In the brain, noradrenaline increases during stress and affects the prefrontal cortex, the region involved in decision-making and working memory. At moderate levels, this sharpens your thinking. But at very high levels, such as during extreme or prolonged stress, noradrenaline can actually impair working memory, attention regulation, and impulse control. This helps explain why people sometimes make poor decisions or feel mentally foggy during overwhelming situations.
The receptor profile of noradrenaline differs from adrenaline in important ways. Noradrenaline binds strongly to receptors that constrict blood vessels and stimulate the heart, but it binds very poorly to the receptors that open airways. Adrenaline, by contrast, activates airway-opening receptors much more effectively. This is why the two hormones complement each other: noradrenaline keeps blood pressure up and attention sharp, while adrenaline ensures your heart, lungs, and muscles are firing at full capacity.
How the Three Hormones Work Together
The stress response unfolds in stages, and each hormone has its window. Adrenaline and noradrenaline hit first, surging within seconds to produce the immediate physical response: faster heartbeat, rapid breathing, heightened awareness. Cortisol takes longer to kick in, typically peaking minutes after the stressor begins, but its effects last much longer. It sustains the energy supply and manages inflammation while your body stays in a heightened state.
In a healthy stress response, all three hormones spike, do their jobs, and return to baseline once the threat is gone. Problems arise when the stressor doesn’t go away. Chronic work pressure, ongoing financial strain, or persistent anxiety can keep these hormones circulating at elevated levels. The consequences of that sustained elevation include disrupted sleep, weakened immunity, higher blood sugar, and increased inflammation.

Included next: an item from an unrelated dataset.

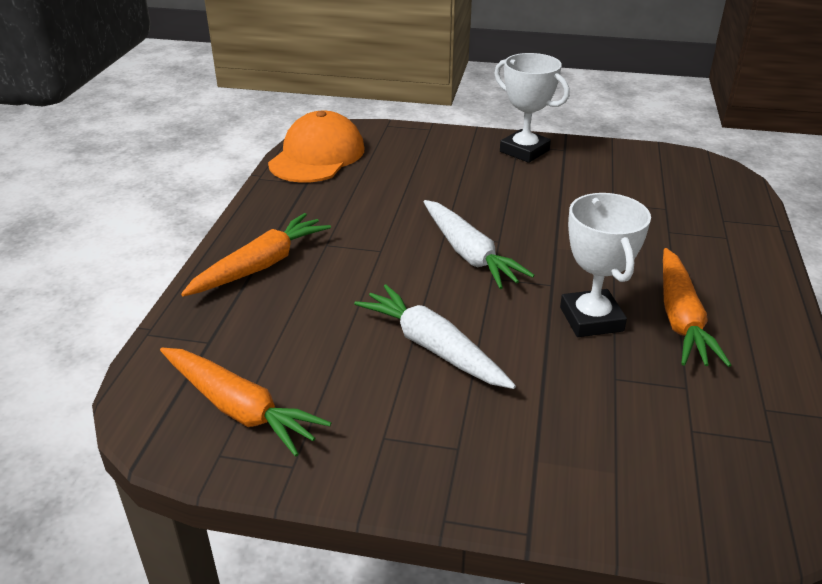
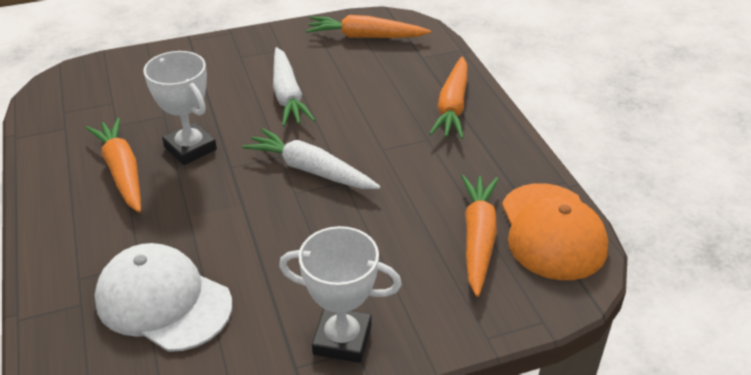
camera: 150 degrees right, 5 degrees up
white carrot [354,284,516,389] -> white carrot turned 60 degrees clockwise [273,47,316,126]
none -> white cap [95,243,232,352]
none -> orange carrot [461,175,498,297]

DHEA: A Protective Counterbalance
Your adrenal glands also produce a hormone called DHEA, which acts as a natural counterweight to cortisol. DHEA is produced in a different section of the adrenal cortex than cortisol, but both are released in response to the same brain signal. DHEA has regenerative and protective properties, and it functions as an antagonist to cortisol’s more damaging effects.
The ratio between cortisol and DHEA matters more than the level of either one alone. A high cortisol-to-DHEA ratio has been linked to chronic stress, depression, and cognitive problems. People who report high levels of perceived stress at work tend to have a blunted DHEA response during acute stress, meaning their built-in buffer against cortisol’s harmful effects is weakened precisely when they need it most.